The Impact of Holiday Cracker Puns Affect Our Brains?

A group groaning around a Christmas table
The key to a good festive cracker gag is not whether it is funny but if it can provoke moans around a family gathering, experts say.

"What was the price did Santa's sleigh cost? Nothing, it was on the house."

This one-liner is greeted with groans that echo through a storage facility in London.

This describes a joke-testing session with a firm that produces supplies for gatherings. Its repertoire includes festive crackers.

The company's owner smiles, nearly sheepishly at the joke. But the pun has made the cut and will appear in upcoming crackers.

"The success is gauged by the gag by the number of groans and the intensity of the groans at the table," she says.

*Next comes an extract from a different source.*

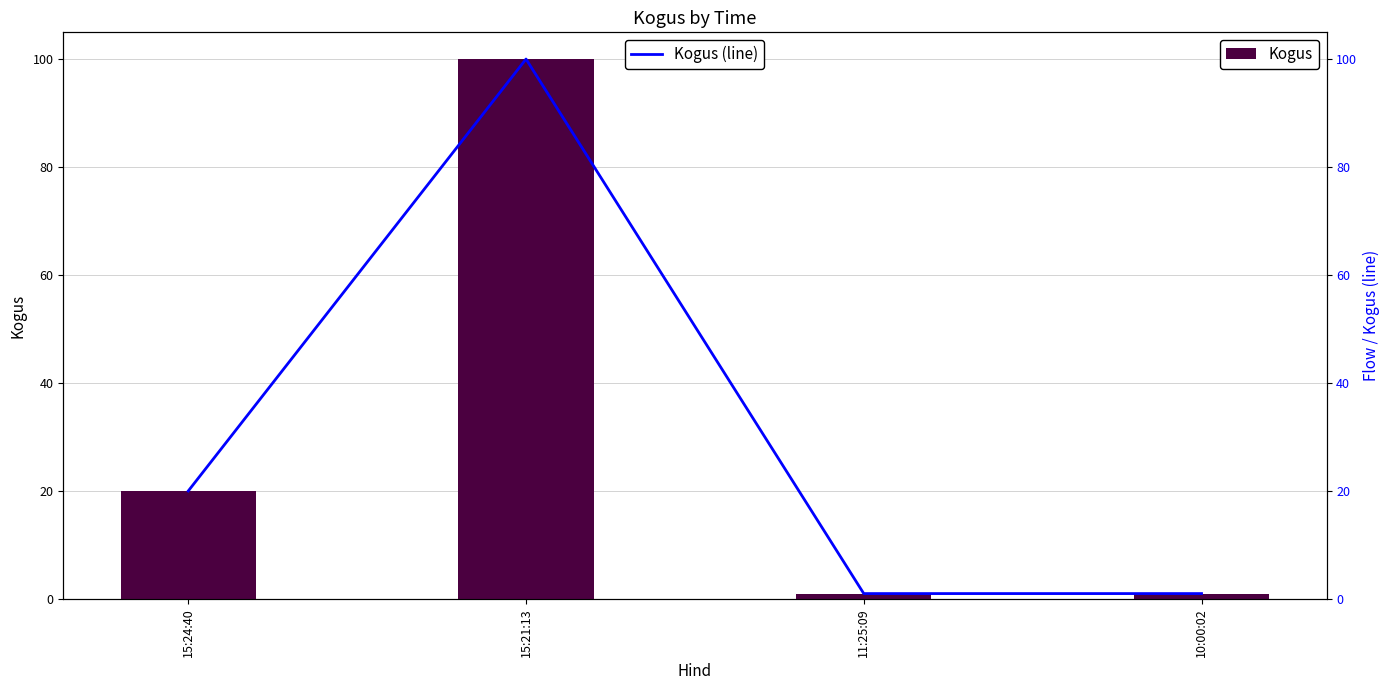

At how many categories does at least one series exceed 91?

1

The secret to a great holiday cracker joke is not the same as a good joke per se. It is entirely about the setting - in this case, the shared laughter of the Christmas meal with elders, kids and possibly friends.

"The goal is for the gag to be something that brings the child together with the 80-year-old," she adds.

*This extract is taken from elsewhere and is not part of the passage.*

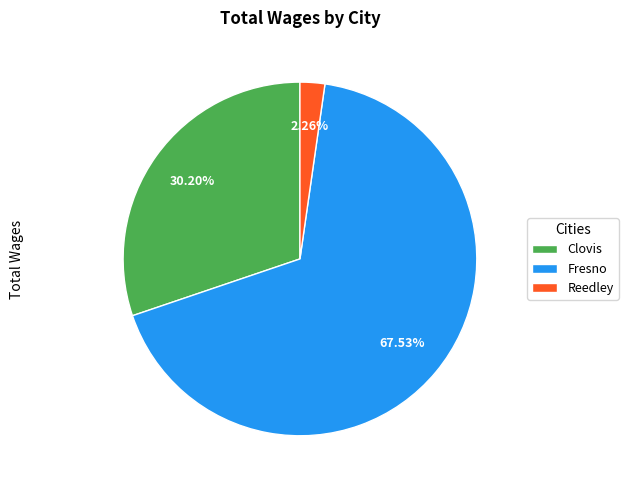

Combined, do Reedley and Fresno account for over 50%?

Yes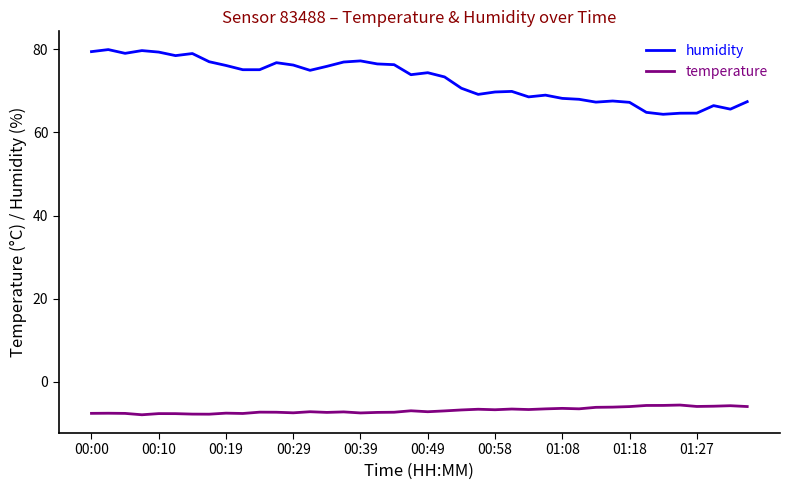

What is the maximum value for humidity?

79.9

The Neuroscience Behind Communal Amusement

Gathering to experience shared laughter is not only nothing new, scientists argue, it is probably to be older than humanity.

"So when you are chuckling with others at the holiday dinner you are engaging in what's very likely a really primordial mammal play sound," explains a professor.

Shared amusement, she says, aids in forge and strengthen social connections between people.

Researchers have discovered that a lack of these social exchanges can seriously damage mental and physical health.

"Those you converse with, and laugh with, it results in increased levels of endorphin release," the professor continues.

These natural chemicals are the brain's "feel-good compounds" and are released both to reduce stress and pain and in reaction to pleasurable activities, such as laughing with loved ones over a truly terrible Christmas cracker gag.

"You're not just chuckling at a silly pun with a Christmas cracker," she states. "You are in fact performing a lot of the really important task of making, maintaining the social bonds you have with those you care about."

Which Happens Inside the Mind?

But what is actually taking place within the mind when we hear a joke?

A tremendous amount happens in reaction to humour, it turns out.

Using functional magnetic resonance imaging (fMRI), a kind of neural imager which indicates which parts of the brain are more active, scientists have been able to map the regions that receive more blood flow.

Testing entails imaging the brains of volunteer subjects and then subjecting them to a database of funny phrases, accompanied by either a neutral sound, or recorded laughter.

"During the study we observed a very fascinating activation pattern of activation," notes the professor.

A joke activates not just the areas of the brain responsible for hearing and understanding speech, but also brain regions associated with both preparation and starting motion and those involved in vision and recall.

Combine all of this together, and people listening to a joke have a complex series of brain responses that support the amusement we hear.

The Contagious Nature of Laughter

Scientists discovered that when a funny phrase is paired with laughter there is a stronger response in the mind than the same word when followed by a non-emotional sound.

"This activation occurred in areas of the mind that you would use to move your face into a grin or a chuckle," she explains.

It means people are not just responding to funny jokes, they are responding to the amusement that accompanies them.

Laughter, says the professor, can be contagious.

So what does this mean for the chuckles heard around a Christmas gathering?

"People laugh harder when you are familiar with people," she notes, "and you laugh further when you like them or care for them."

When it comes to Christmas cracker jokes, she explains, the positive effect is more probable to be triggered not by the gag itself, but from the reaction to it.

"It's the laughter. The gag is the terrible Christmas cracker joke, and it's just a pretext to chuckle together."

The Quest for the Perfect Festive Pun

Is it possible to find the ultimate joke?

Likely not, but that has not prevented experts from trying to.

Years ago, a psychologist established a scientific project for the planet's most humorous joke.

Over 40,000 jokes submitted, with scores provided by hundreds of thousands of participants around the world, he has a better idea than most as to what succeeds and what does not.

The perfect Christmas cracker joke must be short, he explains.

"They must also need to be bad gags, puns that cause us to groan," he adds.

The increasingly "awful" the joke, he states the more effective.

"This is because if nobody laughs – it's the joke's fault, not yours.

"The fascinating part about the Christmas cracker jokes is that not one person considers them humorous.

"It creates a shared experience at the table and I believe it's wonderful."

John Parker
John Parker

A seasoned gaming analyst with over a decade of experience in online casino strategy and game development, specializing in player behavior and statistical analysis.